===== Source extract =====

As Episcopal Church pushes to end mass incarceration, New York church takes up bail reform

By David Paulsen
Posted Feb 4, 2019
Rikers Island from above

The Rikers Island prison complex (foreground) is seen from an airplane in the Queens borough of New York. Photo: Reuters

[Episcopal News Service] The Episcopal Church’s General Convention, in addition to placing racial reconciliation among the church’s top priorities, has voted since 2015 to emphasize criminal justice reform as an essential step toward ending the American system of mass incarceration that disproportionately punishes people of color.

An example of that system – and, for reformers, an opportunity – can be found on an island in the middle of New York’s East River.

Rikers Island is the city’s primary incarceration site, home to eight inmate facilities that hold most of the more than 8,000 people in New York City who in an average day are held behind bars while they wait for a court hearing or trial, or as they serve their jail sentences. More than half of the city’s inmates and detainees are black, and a third are Hispanic.

===== Source excerpt =====

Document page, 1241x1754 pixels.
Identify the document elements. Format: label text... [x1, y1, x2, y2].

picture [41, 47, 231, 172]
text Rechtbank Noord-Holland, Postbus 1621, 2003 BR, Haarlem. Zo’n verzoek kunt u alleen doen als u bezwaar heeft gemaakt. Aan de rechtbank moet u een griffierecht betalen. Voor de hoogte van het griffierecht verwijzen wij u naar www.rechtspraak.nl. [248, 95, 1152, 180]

=====

▶ Exercise objective
Continue the article on the Episcopal Church and bail reform from where it stops. The data is separate material from the article on the Episcopal Church and bail reform.

▶ Task result
Last fall, members of Trinity Church Wall Street, an affluent parish in Lower Manhattan, joined a “mass bail out” of certain detainees being held at city jails. The congregation is on the front lines of a movement to close Rikers Island as a costly, unjust, ineffective and deteriorating relic of an outdated system. Advocates argue for replacing Rikers with jails in each of the city’s five boroughs, where they would be more convenient for court hearings and family visits, though such a transformation depends first on an overall reduction in the number of people the city incarcerates.

“The larger piece is we need to make Rikers no longer necessary,” the Rev. Winnie Varghese, the church’s director of justice and reconciliation, told Episcopal News Service in an interview.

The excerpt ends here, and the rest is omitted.